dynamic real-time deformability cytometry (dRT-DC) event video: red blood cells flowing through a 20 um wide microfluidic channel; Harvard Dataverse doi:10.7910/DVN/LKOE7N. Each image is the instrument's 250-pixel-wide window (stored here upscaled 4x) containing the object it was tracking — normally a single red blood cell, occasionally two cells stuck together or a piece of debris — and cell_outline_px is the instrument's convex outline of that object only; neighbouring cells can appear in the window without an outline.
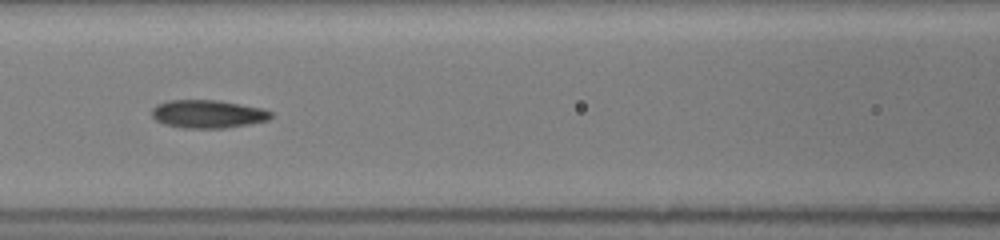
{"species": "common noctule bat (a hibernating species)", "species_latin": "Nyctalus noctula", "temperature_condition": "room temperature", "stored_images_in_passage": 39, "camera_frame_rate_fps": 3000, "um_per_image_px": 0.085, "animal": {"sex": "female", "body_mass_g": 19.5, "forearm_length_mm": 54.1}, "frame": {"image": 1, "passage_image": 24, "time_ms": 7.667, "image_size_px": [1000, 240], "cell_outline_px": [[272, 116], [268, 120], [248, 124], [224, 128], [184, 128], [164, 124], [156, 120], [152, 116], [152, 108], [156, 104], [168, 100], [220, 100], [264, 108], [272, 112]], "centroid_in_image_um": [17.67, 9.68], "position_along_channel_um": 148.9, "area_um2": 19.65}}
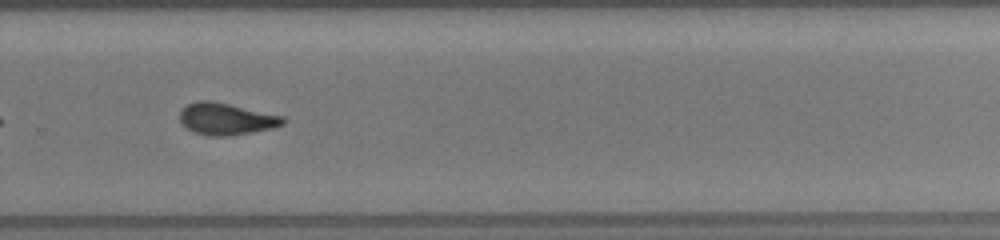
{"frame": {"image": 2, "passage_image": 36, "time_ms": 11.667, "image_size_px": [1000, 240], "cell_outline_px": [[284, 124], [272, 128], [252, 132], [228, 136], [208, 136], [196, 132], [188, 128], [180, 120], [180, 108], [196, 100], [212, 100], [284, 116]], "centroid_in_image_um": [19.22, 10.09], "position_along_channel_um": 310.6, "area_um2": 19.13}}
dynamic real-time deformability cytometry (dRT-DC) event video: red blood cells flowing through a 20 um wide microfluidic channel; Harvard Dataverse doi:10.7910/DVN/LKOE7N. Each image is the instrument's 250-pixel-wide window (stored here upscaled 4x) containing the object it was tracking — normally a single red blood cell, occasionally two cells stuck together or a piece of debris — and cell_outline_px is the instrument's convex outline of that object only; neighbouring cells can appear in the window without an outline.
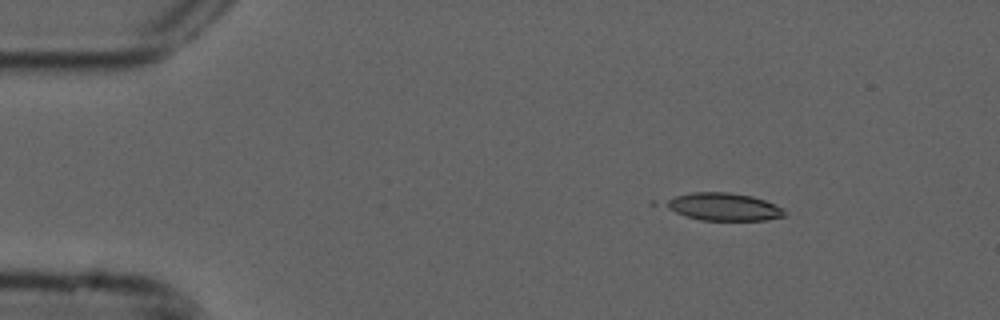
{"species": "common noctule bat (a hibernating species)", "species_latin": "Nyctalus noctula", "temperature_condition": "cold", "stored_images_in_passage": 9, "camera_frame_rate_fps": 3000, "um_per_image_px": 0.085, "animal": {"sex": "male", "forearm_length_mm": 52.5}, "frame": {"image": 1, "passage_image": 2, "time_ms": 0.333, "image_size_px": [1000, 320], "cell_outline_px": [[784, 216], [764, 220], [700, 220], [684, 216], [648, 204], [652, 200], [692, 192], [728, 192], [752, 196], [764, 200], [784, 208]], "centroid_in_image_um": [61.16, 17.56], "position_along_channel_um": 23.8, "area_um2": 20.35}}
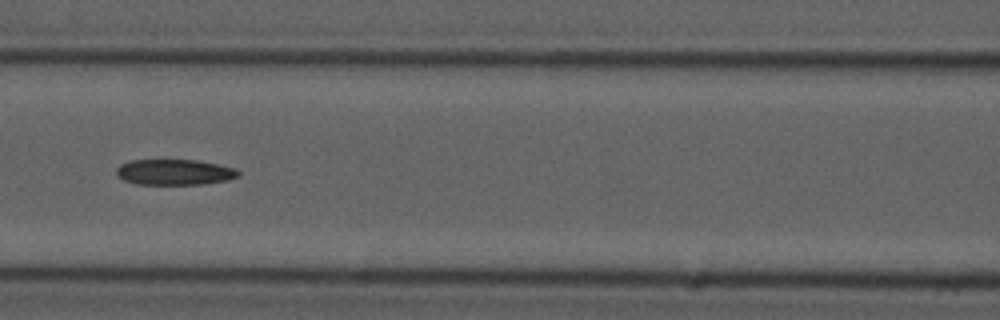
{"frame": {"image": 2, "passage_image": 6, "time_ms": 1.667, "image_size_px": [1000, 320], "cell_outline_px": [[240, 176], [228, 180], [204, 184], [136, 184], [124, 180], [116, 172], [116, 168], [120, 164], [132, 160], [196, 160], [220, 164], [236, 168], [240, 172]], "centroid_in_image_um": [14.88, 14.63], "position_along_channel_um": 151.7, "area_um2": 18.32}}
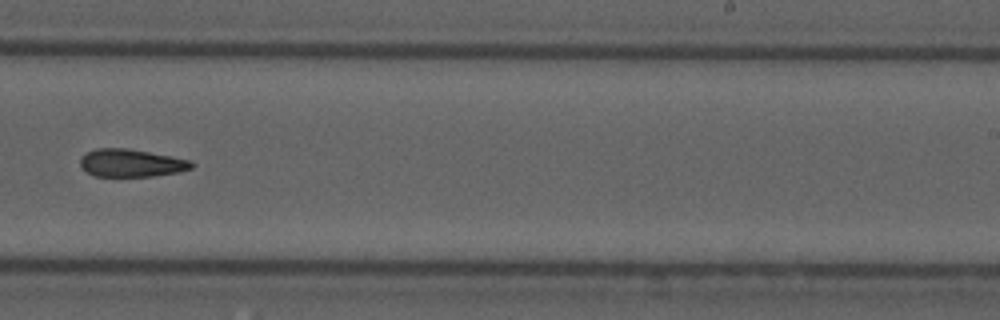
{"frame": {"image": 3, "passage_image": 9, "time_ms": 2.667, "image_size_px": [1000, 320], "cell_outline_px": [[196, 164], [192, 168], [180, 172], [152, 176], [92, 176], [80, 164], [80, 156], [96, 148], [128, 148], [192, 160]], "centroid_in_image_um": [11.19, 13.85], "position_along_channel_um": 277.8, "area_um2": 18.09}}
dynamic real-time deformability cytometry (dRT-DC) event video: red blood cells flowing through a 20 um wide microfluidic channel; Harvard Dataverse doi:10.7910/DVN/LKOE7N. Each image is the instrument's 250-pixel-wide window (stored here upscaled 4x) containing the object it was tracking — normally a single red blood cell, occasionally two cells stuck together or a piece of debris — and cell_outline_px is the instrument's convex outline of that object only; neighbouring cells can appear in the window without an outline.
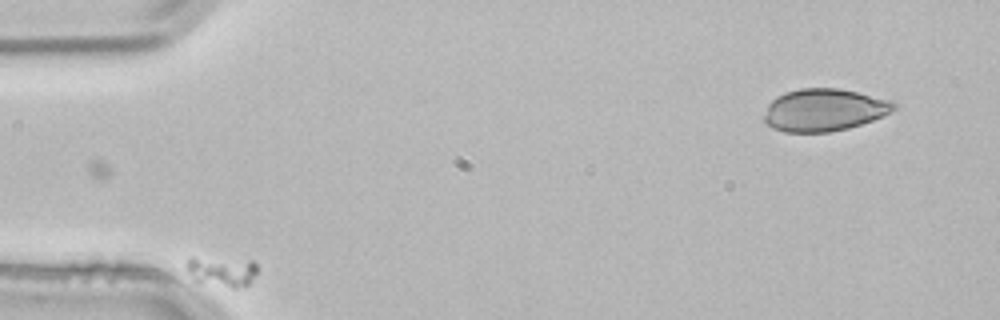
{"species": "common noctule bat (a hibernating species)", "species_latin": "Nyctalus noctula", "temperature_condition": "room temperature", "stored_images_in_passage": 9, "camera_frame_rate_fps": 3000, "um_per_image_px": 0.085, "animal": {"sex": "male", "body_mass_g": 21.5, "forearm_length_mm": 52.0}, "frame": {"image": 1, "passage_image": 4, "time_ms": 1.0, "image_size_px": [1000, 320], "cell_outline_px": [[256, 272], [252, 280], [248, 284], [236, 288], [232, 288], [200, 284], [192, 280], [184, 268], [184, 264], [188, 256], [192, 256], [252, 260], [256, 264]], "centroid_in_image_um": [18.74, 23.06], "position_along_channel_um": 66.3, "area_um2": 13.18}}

◆ ◆ ◆ ◆ ◆ ◆ ◆

* TASK REQUIREMENTS: Repeat the listing in full and exactly. Do not include any images.

* SOLUTION FOR THIS PROBLEM:
dynamic real-time deformability cytometry (dRT-DC) event video: red blood cells flowing through a 20 um wide microfluidic channel; Harvard Dataverse doi:10.7910/DVN/LKOE7N. Each image is the instrument's 250-pixel-wide window (stored here upscaled 4x) containing the object it was tracking — normally a single red blood cell, occasionally two cells stuck together or a piece of debris — and cell_outline_px is the instrument's convex outline of that object only; neighbouring cells can appear in the window without an outline.
{"species": "common noctule bat (a hibernating species)", "species_latin": "Nyctalus noctula", "temperature_condition": "room temperature", "stored_images_in_passage": 39, "camera_frame_rate_fps": 3000, "um_per_image_px": 0.085, "animal": {"sex": "female", "body_mass_g": 19.5, "forearm_length_mm": 54.1}, "frame": {"image": 1, "passage_image": 24, "time_ms": 7.667, "image_size_px": [1000, 240], "cell_outline_px": [[272, 116], [268, 120], [248, 124], [224, 128], [184, 128], [164, 124], [156, 120], [152, 116], [152, 108], [156, 104], [168, 100], [220, 100], [264, 108], [272, 112]], "centroid_in_image_um": [17.67, 9.68], "position_along_channel_um": 148.9, "area_um2": 19.65}}
{"frame": {"image": 2, "passage_image": 36, "time_ms": 11.667, "image_size_px": [1000, 240], "cell_outline_px": [[284, 124], [272, 128], [252, 132], [228, 136], [208, 136], [196, 132], [188, 128], [180, 120], [180, 108], [196, 100], [212, 100], [284, 116]], "centroid_in_image_um": [19.22, 10.09], "position_along_channel_um": 310.6, "area_um2": 19.13}}
dynamic real-time deformability cytometry (dRT-DC) event video: red blood cells flowing through a 20 um wide microfluidic channel; Harvard Dataverse doi:10.7910/DVN/LKOE7N. Each image is the instrument's 250-pixel-wide window (stored here upscaled 4x) containing the object it was tracking — normally a single red blood cell, occasionally two cells stuck together or a piece of debris — and cell_outline_px is the instrument's convex outline of that object only; neighbouring cells can appear in the window without an outline.
{"species": "common noctule bat (a hibernating species)", "species_latin": "Nyctalus noctula", "temperature_condition": "cold", "stored_images_in_passage": 9, "camera_frame_rate_fps": 3000, "um_per_image_px": 0.085, "animal": {"sex": "male", "forearm_length_mm": 52.5}, "frame": {"image": 1, "passage_image": 2, "time_ms": 0.333, "image_size_px": [1000, 320], "cell_outline_px": [[784, 216], [764, 220], [700, 220], [684, 216], [648, 204], [652, 200], [692, 192], [728, 192], [752, 196], [764, 200], [784, 208]], "centroid_in_image_um": [61.16, 17.56], "position_along_channel_um": 23.8, "area_um2": 20.35}}
{"frame": {"image": 2, "passage_image": 6, "time_ms": 1.667, "image_size_px": [1000, 320], "cell_outline_px": [[240, 176], [228, 180], [204, 184], [136, 184], [124, 180], [116, 172], [116, 168], [120, 164], [132, 160], [196, 160], [220, 164], [236, 168], [240, 172]], "centroid_in_image_um": [14.88, 14.63], "position_along_channel_um": 151.7, "area_um2": 18.32}}
{"frame": {"image": 3, "passage_image": 9, "time_ms": 2.667, "image_size_px": [1000, 320], "cell_outline_px": [[196, 164], [192, 168], [180, 172], [152, 176], [92, 176], [80, 164], [80, 156], [96, 148], [128, 148], [192, 160]], "centroid_in_image_um": [11.19, 13.85], "position_along_channel_um": 277.8, "area_um2": 18.09}}
dynamic real-time deformability cytometry (dRT-DC) event video: red blood cells flowing through a 20 um wide microfluidic channel; Harvard Dataverse doi:10.7910/DVN/LKOE7N. Each image is the instrument's 250-pixel-wide window (stored here upscaled 4x) containing the object it was tracking — normally a single red blood cell, occasionally two cells stuck together or a piece of debris — and cell_outline_px is the instrument's convex outline of that object only; neighbouring cells can appear in the window without an outline.
{"species": "common noctule bat (a hibernating species)", "species_latin": "Nyctalus noctula", "temperature_condition": "room temperature", "stored_images_in_passage": 9, "camera_frame_rate_fps": 3000, "um_per_image_px": 0.085, "animal": {"sex": "male", "body_mass_g": 21.5, "forearm_length_mm": 52.0}, "frame": {"image": 1, "passage_image": 4, "time_ms": 1.0, "image_size_px": [1000, 320], "cell_outline_px": [[256, 272], [252, 280], [248, 284], [236, 288], [232, 288], [200, 284], [192, 280], [184, 268], [184, 264], [188, 256], [192, 256], [252, 260], [256, 264]], "centroid_in_image_um": [18.74, 23.06], "position_along_channel_um": 66.3, "area_um2": 13.18}}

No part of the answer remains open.